The Way It Was
It was a very warm day in August 1944. Our family, my Dad, Mom, Sister and Mary were on our way back to Scott Field, an Army Air Corps Base, east of Bellville, Illinois. We had been in Indianapolis on leave for ten days, and were driving back to base in our 1941 Chrysler four-door. My sister, along with Mary, and I were straddling a rubber tire between the front and back seats of the car. It held a position of honor because a tire, of any kind, was precious beyond words during the war years.
Because of the length of the trip and the heat of the day, it was determined we would stop in Terre Haute, Indiana, for a bite of lunch and a brief rest break. A small restaurant was selected in the center of town, and the family with my Dad in his Major Uniform and the rest of us in tow, entered the restaurant and found a table for lunch. The waitress approached us and stated quietly, but very firmly, that Mary, could not be served in the restaurant. She would have to leave.
Without a word, Mary eased out of her chair and started toward the door. I followed quickly behind her out the door. The waitress looked toward my mother, and said, “The little boy didn’t have to leave!” My mother answered, “Yes, he did. You hurt his best friend!” Mom brought sandwiches to the two us in the car before we drove out of Terre Haute.

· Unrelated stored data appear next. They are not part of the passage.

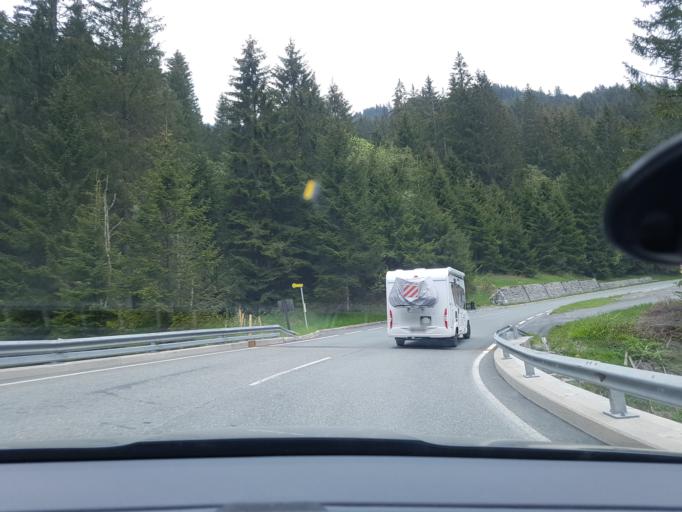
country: AT
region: Salzburg
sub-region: Politischer Bezirk Zell am See
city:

Mary Sanford was my sister’s and my best friend and shield growing up. I was just a little over five years old when Mary joined our family. She meant a lot to my sister and to me. Mary was a story-teller; a trusted buddy; a confidant; a playmate and was different than the two of us.. Mary was African-American. We didn’t understand what that “difference” meant. To us, Mary was a part of our family – as much as we all were. We understood she was with us to take care of us, and to help my Mom with chores, but Mary held a position of pride and no prejudice in the family. She was as much a part of our life and living with us as was anyone else in the family. As far as I was concerned, she had equal status with everyone. I could take anyone being upset with me in the family, but Mary. If Mary wasn’t happy with what I was doing, it hurt me deeply. I think I expected my Mom and Dad to get upset with me, but not Mary. However, my Mom and Dad made sure that my sister and I knew that Mary was to be respected, just as if they were giving the orders.

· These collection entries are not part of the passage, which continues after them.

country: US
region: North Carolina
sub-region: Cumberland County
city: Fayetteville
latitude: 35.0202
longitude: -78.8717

Mary was in early twenties when she arrived at Homecroft, our home prior to World War II, just south of Indianapolis. She had been married twice prior to joining our family, and had been sold by her father into marriage with her first husband while just a girl in her early teens. Mary told me once that she didn’t know how to cook for her first husband, and as a little girl, she thought mud pies were to be served and eaten. Both of her husbands had been killed in accidents prior to her coming to Indiana. She was working as a servant for another family in Indianapolis when we learned of her wanting to find a different position. I personally felt that it was destiny that Mary found us, and that she was to become a part of our family.

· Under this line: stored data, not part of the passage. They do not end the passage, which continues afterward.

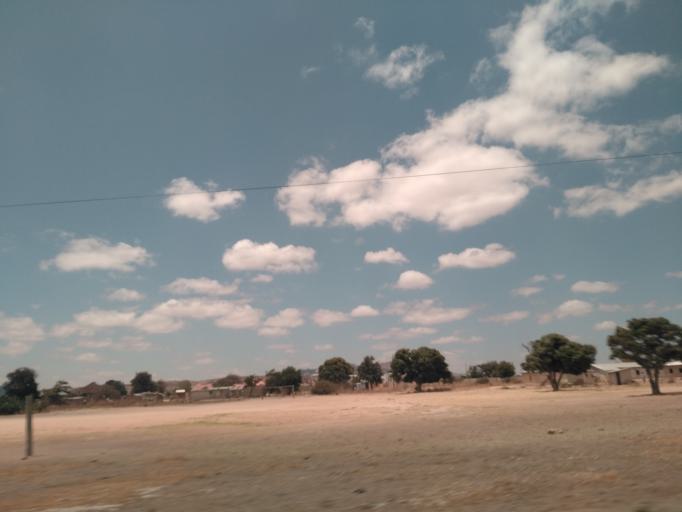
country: TZ
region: Dodoma
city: Kisasa
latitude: -6.1697
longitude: 35.7942
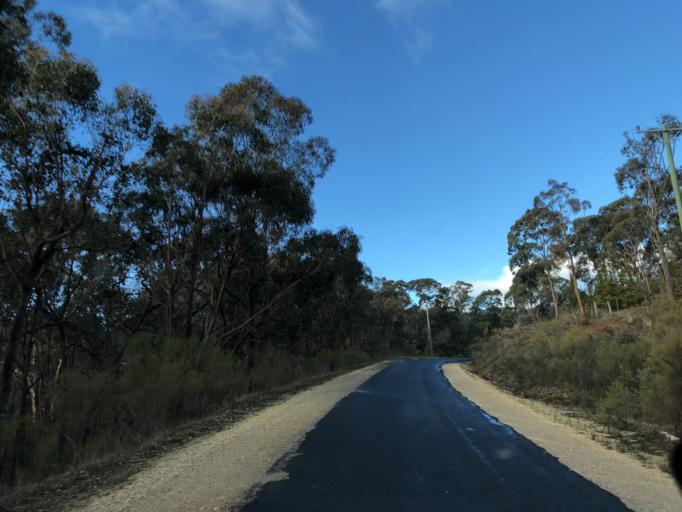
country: AU
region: Victoria
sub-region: Mount Alexander
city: Castlemaine
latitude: -37.2075
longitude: 144.2814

Mary was responsible for my upbringing as was anyone in the family. I looked to her for guidance and consulting. She taught me the basics of cooking; how to wash dishes and clothes properly; how to play kindly with neighborhood kids and to respect all races and religions. She would not tolerate any cussing, or swearing of any kind. So, we just didn’t do it! We knew, however, that Mary was a woman of “color” and consequently, would be treated differently outside of our home. We still went everywhere with her. We went to the base movie theatre with Mary, but couldn’t sit with her because she was segregated from us. We traveled downtown with her on the streetcar, but couldn’t sit with her at a lunch counter. We took her hand when crossing street corners, much to the dismay of on- lookers, but we didn’t care.
I learned many lessons from Mary. The most important, I would say, was tolerance. She showed me the fortitude to withstand the pressure of those around me who were void of decent understanding and caring. Consequently, I grew up with no racial prejudice, and still refrain from having any to this day.
As we grew older and left home, we always knew that Mary was still a major part of our home life. She was there for our Mom and Dad, even though, they were now growing much older – the needs still existed. My sister and I were always happy to see that Mary was still a very active part of our family life even though it wasn’t the same as when we were growing up. Mary stayed with the family for over fifty years, and grew old right along with my folks.
Mary’s health gave way in later years, and she went to a rest home in Kentucky. When she passed away in her late seventies, my sister and I drove to Kentucky for the funeral. Mary had always paid her own insurance program out of her weekly pay. Her sister used the funds for other expenses. So, the funeral had not been paid for. As we were leaving after the funeral, the director, asked my sister and me, “Who will pay for the expenses?” My sister stated immediately, “My mother will!” There was no doubt in her answer to the question. Mary was still a part of our family, and always will be.